Voice: I congratulate you!

THE PRESIDENT. That is all.

Joe Fox, Washington Star: Thank you, Mr. President.

[Applause and further congratulations]

* * * * *

なお、8月16日の記者会見も興味深いことを言っている感じなのですが、ここではサイトを紹介するのみにしておきます。


【日本の降伏文書調印の際のラジオ演説(原文と動画、オマケなど)】(この項は準備中です)


Radio Address to the American People After the Signing of the Terms of Unconditional Surrender by Japan

日本の無条件降伏条件調印後の米市民へのラジオ演説


この演説について語るには、まず日本の降伏文書調印の際の状況をおさらいしなくてはなりません。
ちょっと歴史をかじった人なら知っているように、第二次世界大戦における日本の降伏文書の調印は、東京湾内に停泊した米戦艦・USSミズーリの艦上で行われました。調印の模様は全世界に向けてラジオ中継されたとのことですが、この演説はその番組(?)にさしはさむ形で行われたのです。

降伏文書調印の模様については、あとでまとめるとして、まずは演説の方から見ていきます。

原文を掲載のサイトを2つご紹介。

一つ目

二つ目

実はこの2つ、違いがありまして。おそらく「公式なバージョン」として扱われるのは二つ目の方なのだろうと思うのですが。一つ目の方は実際のスピーチに即した形で記載しているのです。見比べて見ると、最初の一文からして少し違っているのが見てとれます。


一方、動画ですが、「記者会見」と同様、トルーマンが演説している様子をフル長で撮ったというようなものは見つけられませんでした。
ただ、次の「動画1」を見るに、フル長の撮影フィルムも存在するのだろうとは思いますが。


動画1(演説の様子を収めていますが、ダイジェストです。)

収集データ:
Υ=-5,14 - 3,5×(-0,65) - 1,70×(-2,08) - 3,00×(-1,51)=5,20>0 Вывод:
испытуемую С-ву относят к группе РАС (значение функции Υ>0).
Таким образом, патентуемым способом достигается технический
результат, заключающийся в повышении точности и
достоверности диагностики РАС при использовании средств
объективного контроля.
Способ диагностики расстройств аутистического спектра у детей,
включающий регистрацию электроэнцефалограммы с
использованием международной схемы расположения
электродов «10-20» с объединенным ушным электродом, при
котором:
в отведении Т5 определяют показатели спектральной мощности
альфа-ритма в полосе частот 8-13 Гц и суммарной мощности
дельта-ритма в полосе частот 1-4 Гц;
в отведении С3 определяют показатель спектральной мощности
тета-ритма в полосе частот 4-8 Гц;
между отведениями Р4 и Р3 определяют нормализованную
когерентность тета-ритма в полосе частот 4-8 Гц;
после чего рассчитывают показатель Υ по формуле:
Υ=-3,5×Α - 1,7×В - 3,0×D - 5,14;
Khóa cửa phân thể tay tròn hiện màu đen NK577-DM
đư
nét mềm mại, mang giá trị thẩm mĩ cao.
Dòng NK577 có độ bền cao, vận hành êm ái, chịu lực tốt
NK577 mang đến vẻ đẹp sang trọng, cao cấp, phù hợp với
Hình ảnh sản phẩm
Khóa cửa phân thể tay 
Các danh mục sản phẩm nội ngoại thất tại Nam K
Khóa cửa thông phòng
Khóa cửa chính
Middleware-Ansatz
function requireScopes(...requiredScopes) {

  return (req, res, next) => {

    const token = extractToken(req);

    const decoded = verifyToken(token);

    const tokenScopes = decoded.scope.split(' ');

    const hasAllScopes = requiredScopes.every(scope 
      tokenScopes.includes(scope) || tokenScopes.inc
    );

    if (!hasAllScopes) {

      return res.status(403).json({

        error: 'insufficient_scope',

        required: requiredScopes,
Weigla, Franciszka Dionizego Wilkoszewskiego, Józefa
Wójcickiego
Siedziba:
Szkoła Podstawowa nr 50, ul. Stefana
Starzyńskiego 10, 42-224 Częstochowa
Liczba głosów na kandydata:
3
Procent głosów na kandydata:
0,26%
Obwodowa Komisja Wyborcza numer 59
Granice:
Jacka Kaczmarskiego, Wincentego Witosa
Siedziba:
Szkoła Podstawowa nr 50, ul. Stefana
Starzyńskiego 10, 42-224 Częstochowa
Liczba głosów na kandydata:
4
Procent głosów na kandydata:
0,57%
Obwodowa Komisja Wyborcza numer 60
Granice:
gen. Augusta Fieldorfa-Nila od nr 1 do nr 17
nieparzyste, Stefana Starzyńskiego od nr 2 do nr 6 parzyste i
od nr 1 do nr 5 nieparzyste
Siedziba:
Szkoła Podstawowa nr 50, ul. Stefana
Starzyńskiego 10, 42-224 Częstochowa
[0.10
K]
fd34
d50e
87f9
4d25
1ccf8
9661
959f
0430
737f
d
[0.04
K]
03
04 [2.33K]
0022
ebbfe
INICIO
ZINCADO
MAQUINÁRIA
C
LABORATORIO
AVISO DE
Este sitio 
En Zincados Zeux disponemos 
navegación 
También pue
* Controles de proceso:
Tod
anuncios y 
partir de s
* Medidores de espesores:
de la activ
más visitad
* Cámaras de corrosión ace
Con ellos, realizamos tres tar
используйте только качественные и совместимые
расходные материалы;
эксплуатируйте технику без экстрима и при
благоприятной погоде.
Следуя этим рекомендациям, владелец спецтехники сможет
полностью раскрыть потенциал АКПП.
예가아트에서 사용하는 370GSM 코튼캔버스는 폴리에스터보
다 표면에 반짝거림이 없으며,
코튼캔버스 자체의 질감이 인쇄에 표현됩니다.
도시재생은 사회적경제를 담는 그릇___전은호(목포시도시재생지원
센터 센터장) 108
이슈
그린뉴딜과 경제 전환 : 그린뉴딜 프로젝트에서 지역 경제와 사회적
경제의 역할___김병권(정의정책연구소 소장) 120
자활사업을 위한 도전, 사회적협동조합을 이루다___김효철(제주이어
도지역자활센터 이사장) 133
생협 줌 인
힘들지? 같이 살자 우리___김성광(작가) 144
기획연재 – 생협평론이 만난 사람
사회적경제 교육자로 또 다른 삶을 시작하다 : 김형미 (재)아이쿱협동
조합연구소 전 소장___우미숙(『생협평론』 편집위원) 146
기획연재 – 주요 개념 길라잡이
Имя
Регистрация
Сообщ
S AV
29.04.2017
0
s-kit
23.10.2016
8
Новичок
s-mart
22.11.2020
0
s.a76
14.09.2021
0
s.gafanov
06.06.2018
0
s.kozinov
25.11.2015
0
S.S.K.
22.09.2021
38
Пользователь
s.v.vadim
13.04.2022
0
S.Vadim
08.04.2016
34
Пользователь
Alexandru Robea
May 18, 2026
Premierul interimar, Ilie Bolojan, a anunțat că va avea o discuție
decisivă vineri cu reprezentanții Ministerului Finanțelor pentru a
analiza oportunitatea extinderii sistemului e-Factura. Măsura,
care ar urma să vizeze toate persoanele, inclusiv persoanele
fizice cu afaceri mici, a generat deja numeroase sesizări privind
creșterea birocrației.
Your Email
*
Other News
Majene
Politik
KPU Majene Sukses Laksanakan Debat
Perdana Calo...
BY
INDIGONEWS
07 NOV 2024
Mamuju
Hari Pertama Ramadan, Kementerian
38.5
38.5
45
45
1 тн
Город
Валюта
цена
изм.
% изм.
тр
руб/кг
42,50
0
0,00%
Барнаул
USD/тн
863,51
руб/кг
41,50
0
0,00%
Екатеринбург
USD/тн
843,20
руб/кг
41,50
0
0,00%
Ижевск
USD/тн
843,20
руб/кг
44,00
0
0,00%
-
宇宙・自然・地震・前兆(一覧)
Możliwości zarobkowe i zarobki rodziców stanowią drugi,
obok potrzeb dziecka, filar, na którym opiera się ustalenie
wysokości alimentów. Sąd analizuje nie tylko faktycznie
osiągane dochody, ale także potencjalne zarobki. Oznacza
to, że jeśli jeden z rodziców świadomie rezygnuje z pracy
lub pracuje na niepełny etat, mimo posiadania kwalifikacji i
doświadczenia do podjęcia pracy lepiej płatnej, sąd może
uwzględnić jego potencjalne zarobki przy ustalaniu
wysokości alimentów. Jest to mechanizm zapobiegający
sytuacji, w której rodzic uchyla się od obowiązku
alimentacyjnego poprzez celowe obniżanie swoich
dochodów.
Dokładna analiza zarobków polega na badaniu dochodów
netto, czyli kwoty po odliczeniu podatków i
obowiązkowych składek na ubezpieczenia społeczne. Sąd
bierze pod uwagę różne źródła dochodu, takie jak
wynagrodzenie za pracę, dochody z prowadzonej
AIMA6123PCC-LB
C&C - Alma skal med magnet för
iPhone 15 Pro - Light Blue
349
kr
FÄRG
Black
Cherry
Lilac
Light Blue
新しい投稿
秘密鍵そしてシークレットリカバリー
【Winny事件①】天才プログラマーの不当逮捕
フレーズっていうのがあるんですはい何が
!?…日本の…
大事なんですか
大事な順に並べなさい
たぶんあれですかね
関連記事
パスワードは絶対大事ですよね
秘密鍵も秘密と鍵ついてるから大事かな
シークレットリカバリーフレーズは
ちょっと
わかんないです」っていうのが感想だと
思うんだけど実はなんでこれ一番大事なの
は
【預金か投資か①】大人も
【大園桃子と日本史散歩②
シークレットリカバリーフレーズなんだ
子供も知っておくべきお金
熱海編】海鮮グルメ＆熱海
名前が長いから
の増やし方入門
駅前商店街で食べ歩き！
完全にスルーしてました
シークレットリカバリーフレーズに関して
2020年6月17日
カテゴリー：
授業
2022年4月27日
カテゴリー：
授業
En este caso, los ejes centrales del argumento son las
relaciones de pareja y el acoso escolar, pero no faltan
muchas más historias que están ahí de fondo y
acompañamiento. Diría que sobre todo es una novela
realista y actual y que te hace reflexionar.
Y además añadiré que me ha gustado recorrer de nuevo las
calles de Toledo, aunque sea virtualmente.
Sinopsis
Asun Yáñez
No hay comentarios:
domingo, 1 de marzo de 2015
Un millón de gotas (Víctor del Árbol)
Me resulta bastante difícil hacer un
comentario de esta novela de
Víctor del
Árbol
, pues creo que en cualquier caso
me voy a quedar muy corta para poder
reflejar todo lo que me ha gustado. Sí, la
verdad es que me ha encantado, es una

> 設問と課題
- a) 本文抜粋にある「この演説について語るには、まず日本の降伏文書調印の際の状況をおさらいしなくてはなりません。」という一文を英語にするとどうなりますか。
- b) 本文抜粋について、次の問いに答えてください。
(i) 第二次世界大戦における日本の降伏文書の調印はどこで行われましたか。
(ii) 紹介された原文掲載サイト2つのうち、実際のスピーチに即した形で記載しているのはどちらですか。
(iii) 「動画1」は演説の様子をどのような形で収めていますか。
- c) 本文抜粋の「ちょっと歴史をかじった人なら」から「は演説の方から見ていきます。」までを、その語句も含めて、「ラジオ中継」を「実況中継」に差し替えて書き直してもらえますか。
一覧の内容は本文抜粋とは無関係です。

> 課題別の解答
- a) To talk about this address, we first have to review the circumstances surrounding the signing of Japan's instrument of surrender.

- b)
(i) 東京湾内に停泊した米戦艦・USSミズーリの艦上です。
(ii) 一つ目のサイトです。
(iii) ダイジェストの形で収めています。

- c)
ちょっと歴史をかじった人なら知っているように、第二次世界大戦における日本の降伏文書の調印は、東京湾内に停泊した米戦艦・USSミズーリの艦上で行われました。調印の模様は全世界に向けて実況中継されたとのことですが、この演説はその番組(?)にさしはさむ形で行われたのです。

降伏文書調印の模様については、あとでまとめるとして、まずは演説の方から見ていきます。